== EXERCISE MATERIAL ==

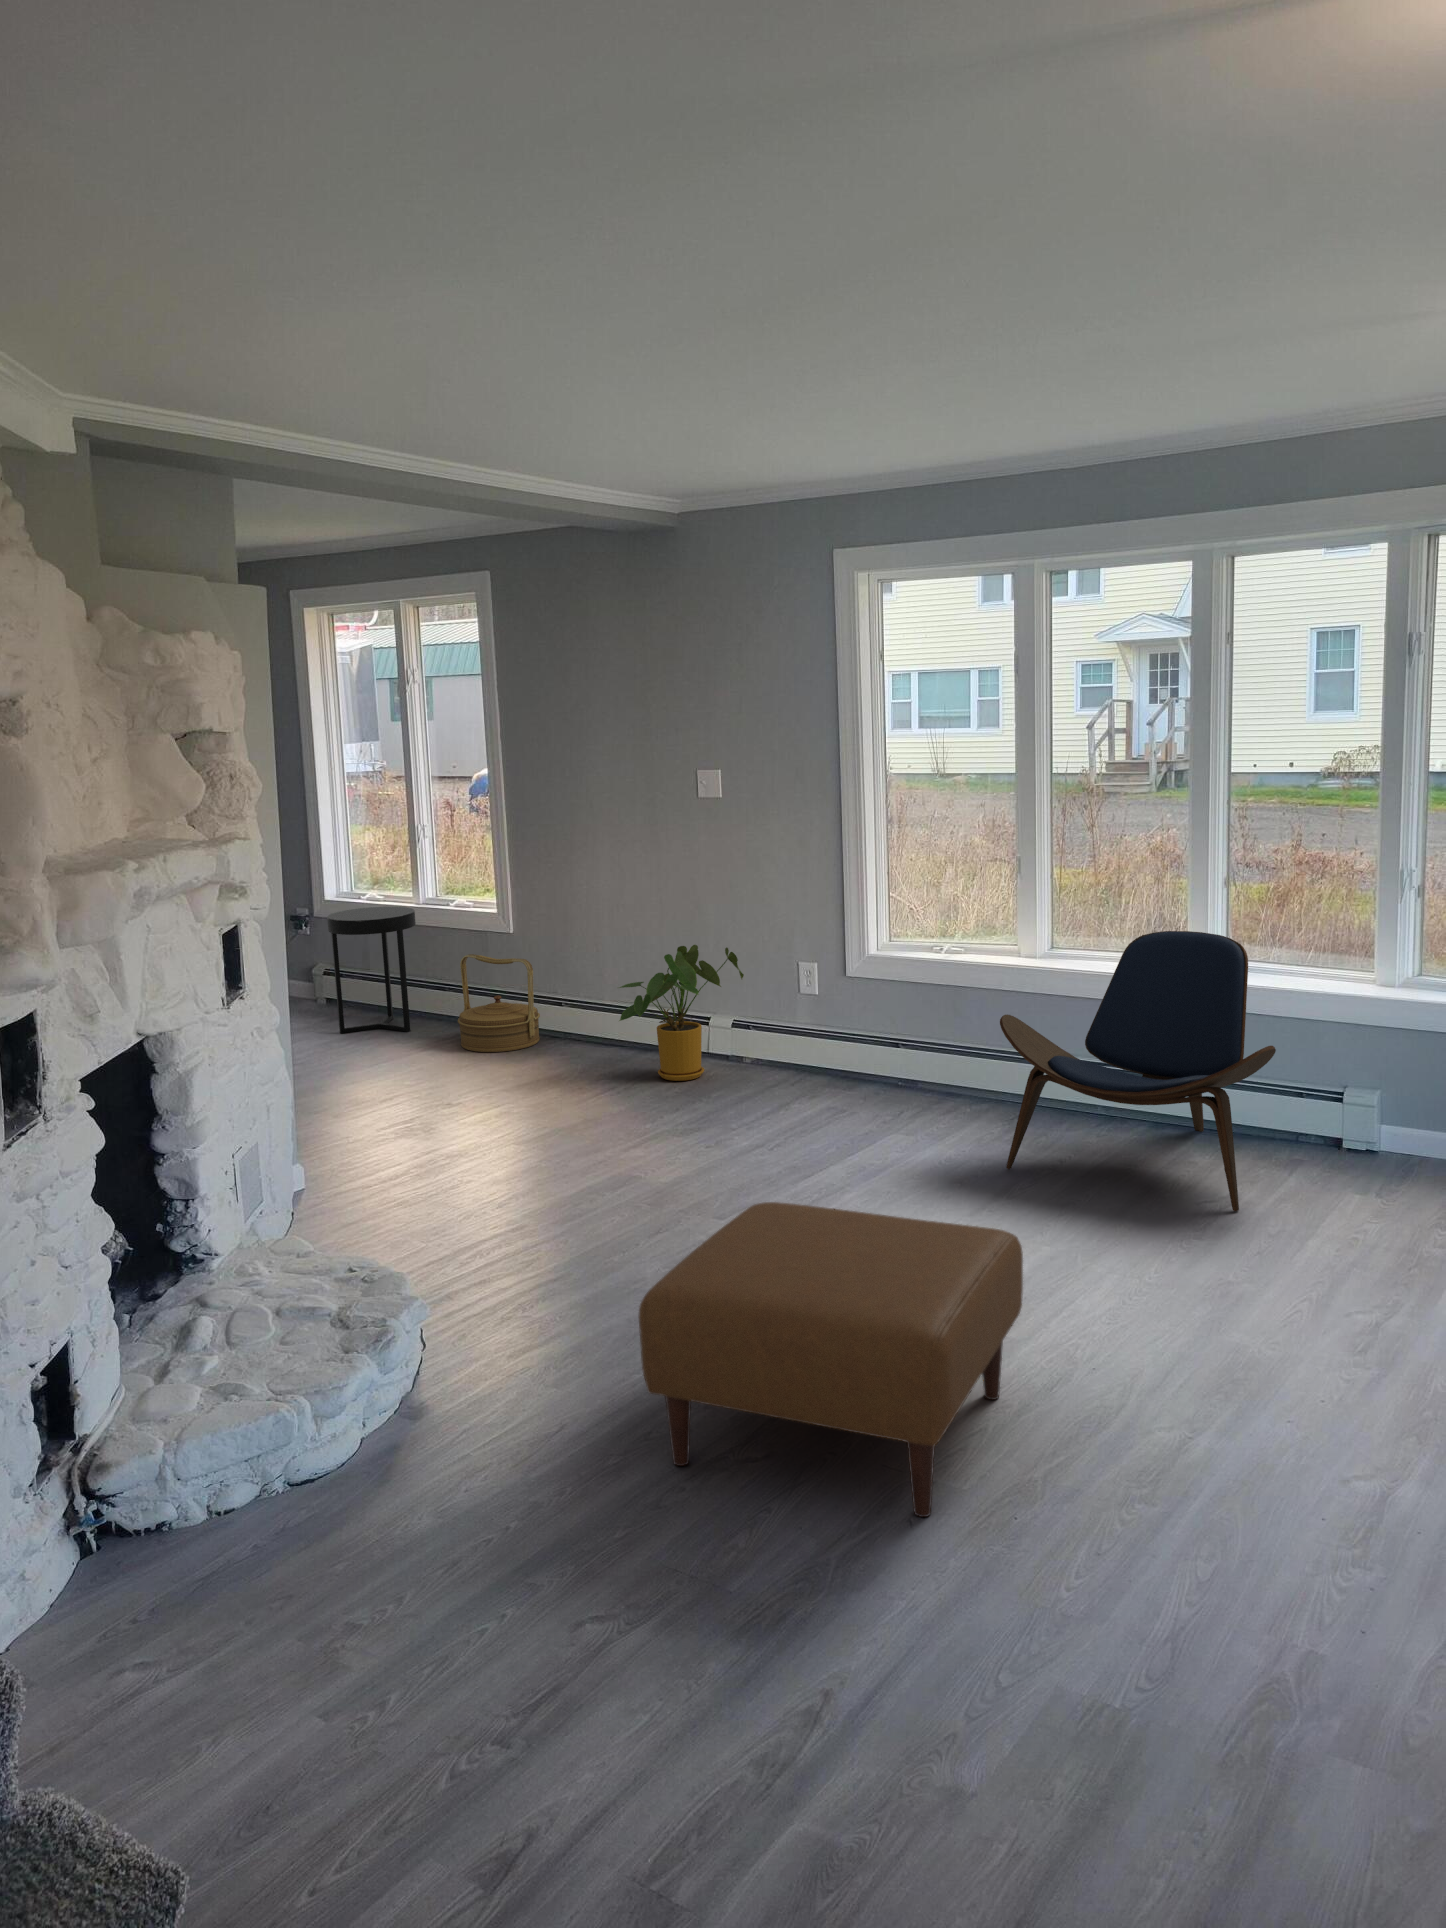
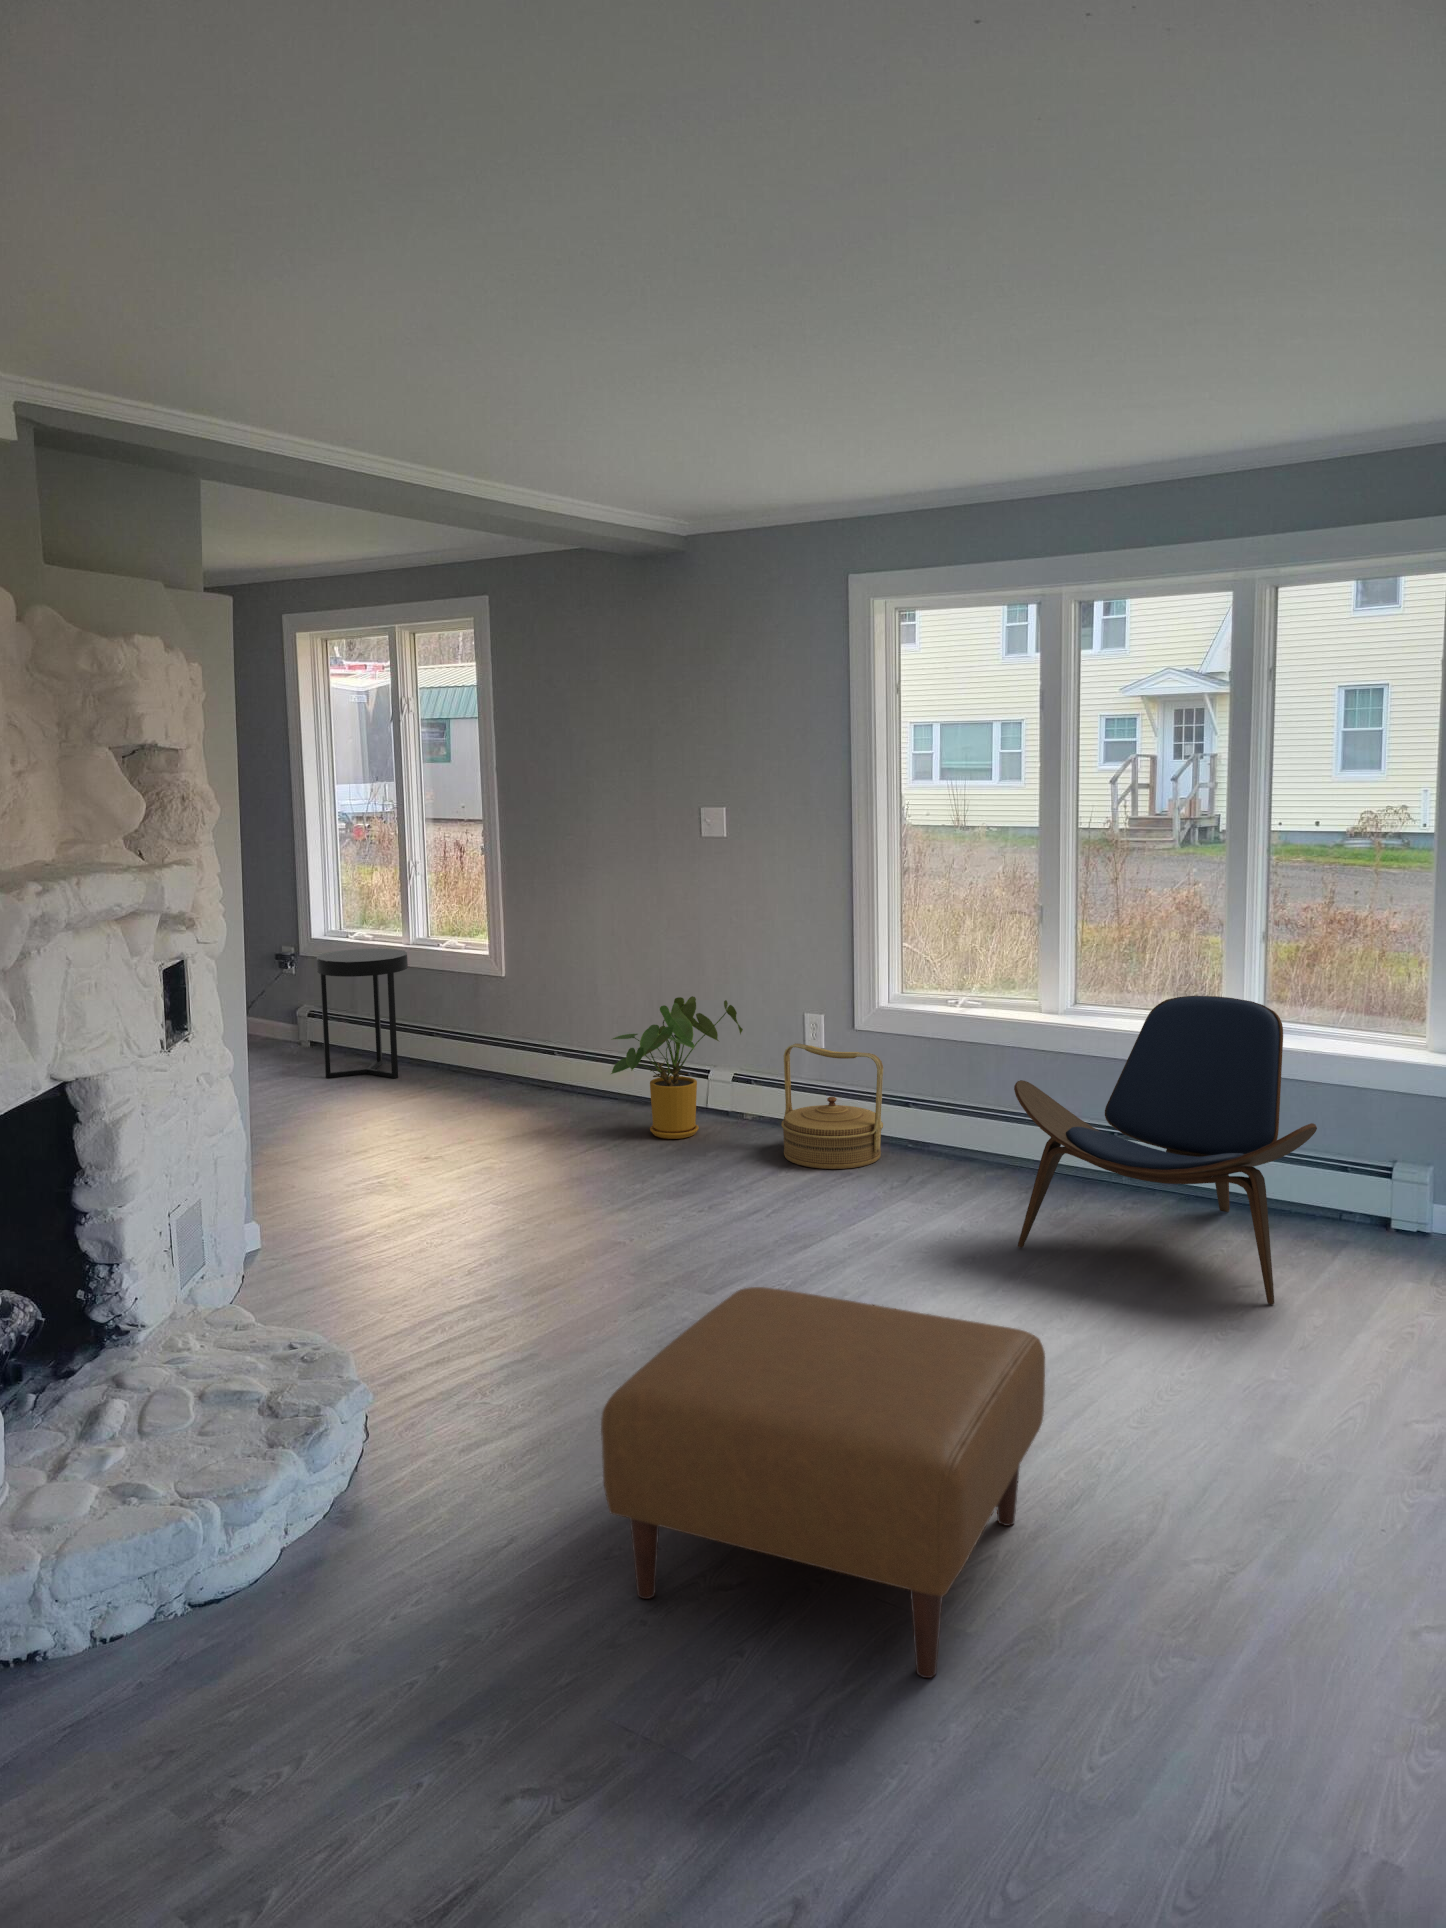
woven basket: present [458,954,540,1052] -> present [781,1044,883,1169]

===
== EXERCISE MATERIAL ==

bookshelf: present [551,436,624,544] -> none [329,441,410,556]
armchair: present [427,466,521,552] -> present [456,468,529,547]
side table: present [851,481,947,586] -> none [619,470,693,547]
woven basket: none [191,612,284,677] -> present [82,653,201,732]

===

In the listing above, find the line with "side table: present" and the line with "woven basket: none". Output those two lines and every line between them, exactly as written.

side table: present [851,481,947,586] -> none [619,470,693,547]
woven basket: none [191,612,284,677] -> present [82,653,201,732]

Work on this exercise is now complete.